### Task goal
Exactly retype the lines from the top of the data through the line containing "494 173 17.59", leaving out every picture.

### Information given
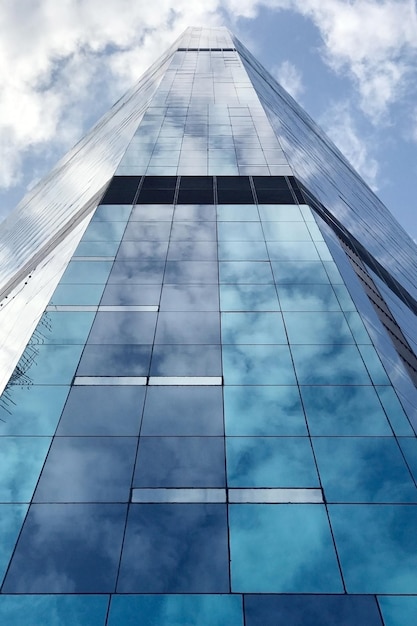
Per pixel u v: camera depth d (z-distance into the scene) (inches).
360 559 410.6
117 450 490.6
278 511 444.8
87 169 1707.7
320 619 374.6
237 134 1321.4
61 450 487.2
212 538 423.5
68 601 380.5
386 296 1003.3
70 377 568.7
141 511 441.4
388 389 567.5
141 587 390.0
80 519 433.1
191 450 494.3
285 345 626.5
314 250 823.1
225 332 644.1
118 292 707.4
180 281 737.0
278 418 529.3
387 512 444.8
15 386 552.4
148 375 575.8
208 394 554.9
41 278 906.1
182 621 371.2
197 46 2704.2
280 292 720.3
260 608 379.6
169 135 1296.8
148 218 900.6
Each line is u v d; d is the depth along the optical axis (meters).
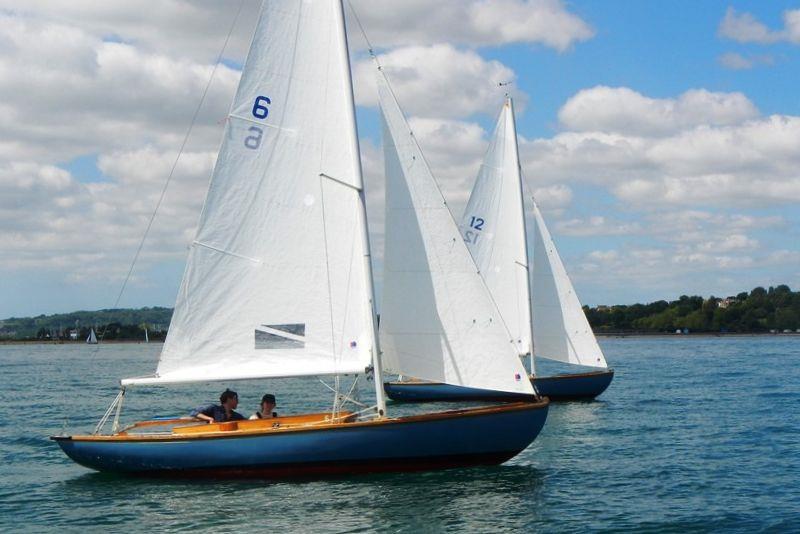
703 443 25.50
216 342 19.34
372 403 37.84
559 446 24.88
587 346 39.75
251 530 15.34
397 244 19.89
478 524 15.70
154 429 28.59
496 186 39.34
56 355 124.69
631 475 20.39
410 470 18.72
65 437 19.00
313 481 18.41
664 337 178.12
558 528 15.66
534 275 40.44
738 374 58.75
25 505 17.52
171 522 15.94
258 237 19.45
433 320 19.67
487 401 36.66
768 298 173.38
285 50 19.47
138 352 142.25
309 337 19.27
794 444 25.27
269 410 19.80
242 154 19.45
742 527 15.82
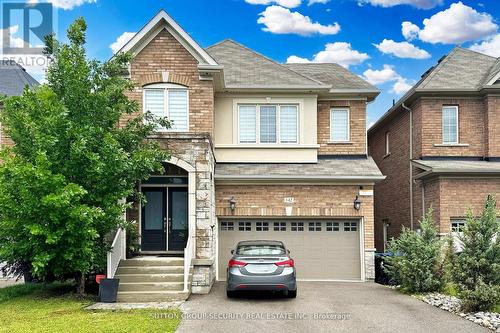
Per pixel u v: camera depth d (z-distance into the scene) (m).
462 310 11.00
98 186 12.19
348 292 14.10
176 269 13.65
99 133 12.14
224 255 17.70
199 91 16.97
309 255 17.72
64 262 11.88
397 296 13.28
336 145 19.45
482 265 11.16
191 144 14.42
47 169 11.39
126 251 14.78
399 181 22.06
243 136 18.91
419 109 19.62
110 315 10.27
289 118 19.06
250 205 17.62
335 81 20.25
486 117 19.14
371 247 17.45
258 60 20.70
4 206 11.38
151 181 16.72
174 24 16.78
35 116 12.10
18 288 14.33
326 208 17.62
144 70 16.98
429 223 14.47
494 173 17.59
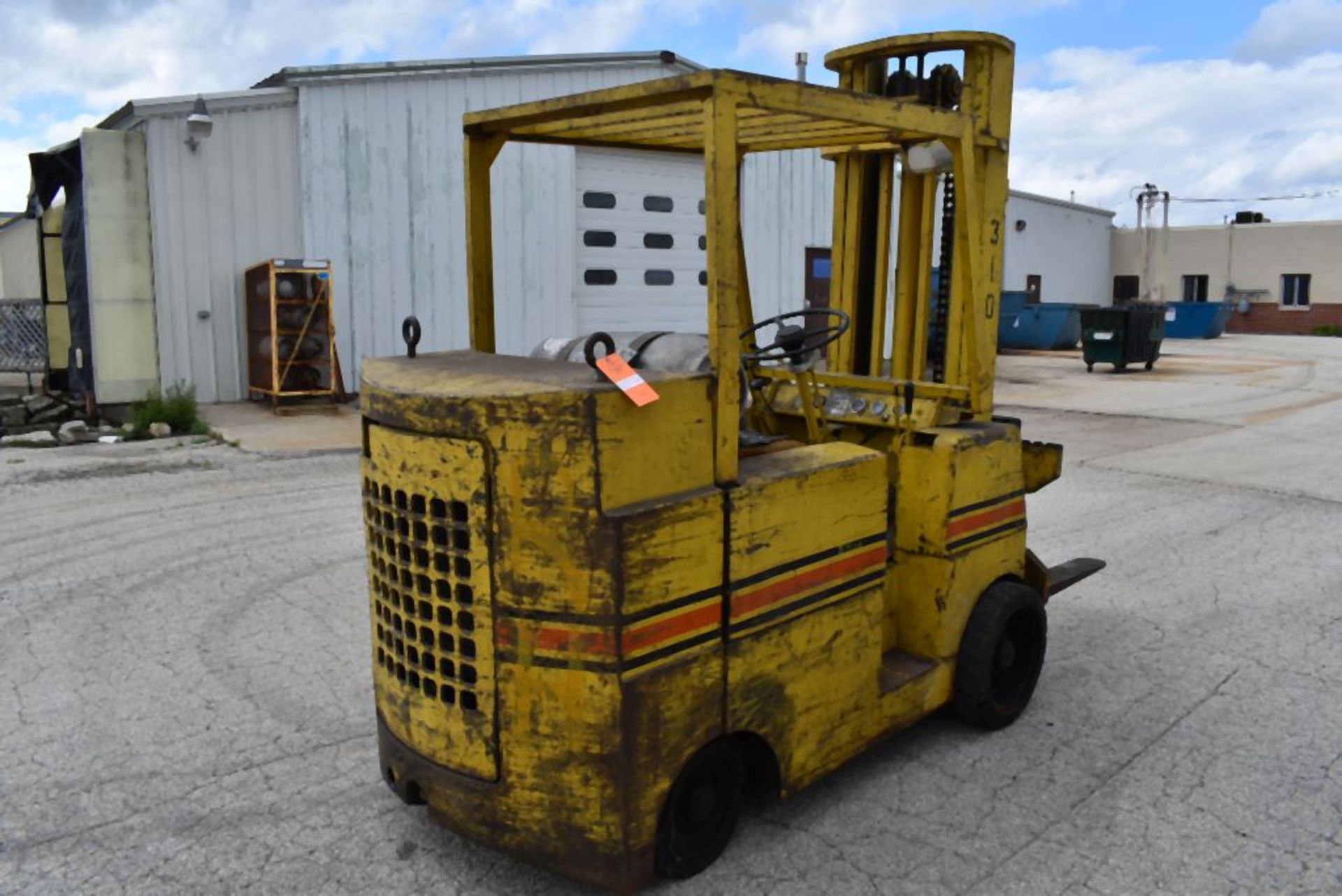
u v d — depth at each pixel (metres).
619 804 2.91
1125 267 36.25
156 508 8.04
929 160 4.33
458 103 14.00
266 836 3.60
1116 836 3.59
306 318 12.28
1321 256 34.19
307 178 13.09
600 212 15.34
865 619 3.63
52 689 4.79
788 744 3.39
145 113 11.94
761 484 3.15
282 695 4.73
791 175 17.22
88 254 11.76
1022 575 4.48
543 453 2.80
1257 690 4.85
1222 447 11.43
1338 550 7.25
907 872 3.36
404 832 3.62
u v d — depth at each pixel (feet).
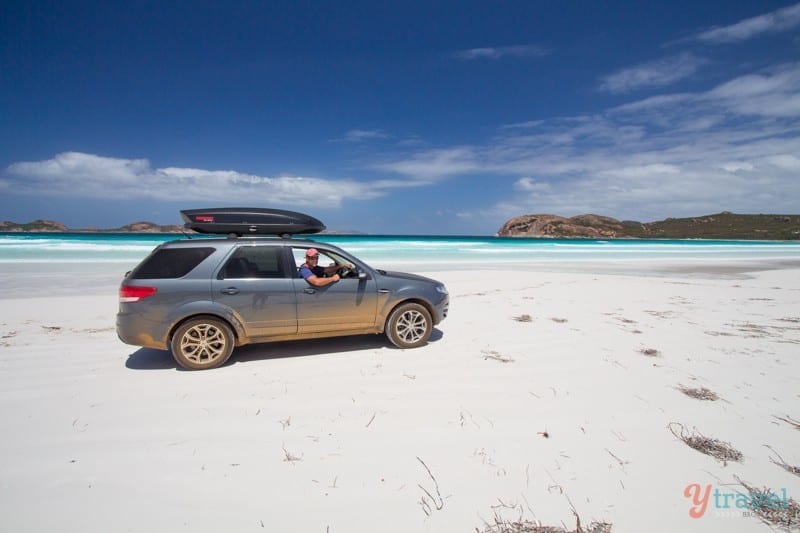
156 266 15.56
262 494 8.14
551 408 12.21
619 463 9.42
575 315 26.03
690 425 11.32
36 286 35.76
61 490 8.18
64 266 49.57
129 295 15.02
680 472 9.13
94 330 21.09
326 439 10.27
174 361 16.37
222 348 15.79
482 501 8.03
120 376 14.61
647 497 8.25
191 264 15.79
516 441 10.30
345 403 12.40
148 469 8.93
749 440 10.60
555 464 9.33
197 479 8.59
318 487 8.38
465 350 18.04
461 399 12.78
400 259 69.00
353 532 7.15
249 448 9.82
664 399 13.00
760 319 25.41
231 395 12.94
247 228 17.43
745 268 65.82
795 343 19.70
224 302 15.79
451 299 31.94
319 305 17.20
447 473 8.93
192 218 16.90
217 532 7.11
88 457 9.36
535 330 21.85
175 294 15.29
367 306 17.95
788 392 13.74
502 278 46.06
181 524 7.29
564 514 7.72
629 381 14.49
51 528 7.14
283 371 15.24
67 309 26.25
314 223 18.71
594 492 8.37
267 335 16.60
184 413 11.64
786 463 9.57
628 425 11.24
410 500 8.02
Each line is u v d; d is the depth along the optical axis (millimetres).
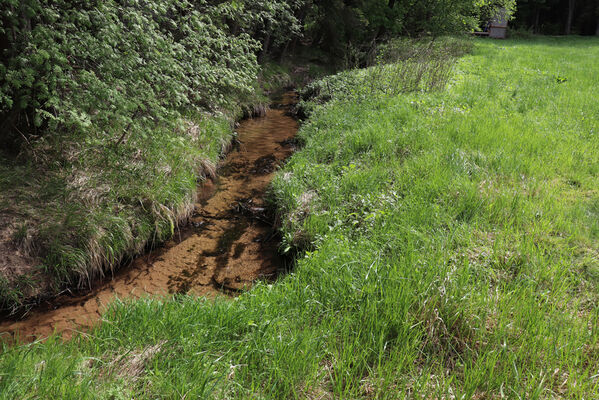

### Solution for this exercise
Per pixel u v: camera depth d (z-distance into the scene) (inches).
360 559 410.6
117 450 490.6
278 511 444.8
87 169 1707.7
320 619 374.6
237 134 1321.4
61 450 487.2
212 538 423.5
68 601 380.5
386 296 1003.3
70 377 568.7
141 511 441.4
388 389 567.5
141 587 390.0
80 519 433.1
191 450 494.3
285 345 626.5
314 250 823.1
225 332 644.1
118 292 707.4
180 281 737.0
278 418 529.3
387 512 444.8
15 386 552.4
148 375 575.8
208 394 554.9
41 278 906.1
182 621 371.2
197 46 2704.2
280 292 720.3
260 608 379.6
169 135 1296.8
148 218 900.6
Each line is u v d; d is the depth along the optical axis (meters).
703 443 25.50
216 342 19.34
372 403 37.84
559 446 24.88
587 346 39.75
251 530 15.34
397 244 19.89
478 524 15.70
154 429 28.59
496 186 39.34
56 355 124.69
631 475 20.39
410 470 18.72
65 437 19.00
313 481 18.41
664 337 178.12
558 528 15.66
534 275 40.44
738 374 58.75
25 505 17.52
171 522 15.94
258 237 19.45
433 320 19.67
487 401 36.66
768 298 173.38
285 50 19.47
138 352 142.25
309 337 19.27
794 444 25.27
269 410 19.80
242 154 19.45
742 527 15.82
Per pixel u v: camera depth d (z-distance into the scene) (m).
462 310 11.00
98 186 12.19
348 292 14.10
176 269 13.65
99 133 12.14
224 255 17.70
199 91 16.97
309 255 17.72
64 262 11.88
397 296 13.28
336 145 19.45
482 265 11.16
191 144 14.42
47 169 11.39
126 251 14.78
399 181 22.06
243 136 18.91
419 109 19.62
110 315 10.27
289 118 19.06
250 205 17.62
335 81 20.25
486 117 19.14
371 247 17.45
258 60 20.70
4 206 11.38
151 181 16.72
174 24 16.78
35 116 12.10
18 288 14.33
326 208 17.62
144 70 16.98
429 223 14.47
494 173 17.59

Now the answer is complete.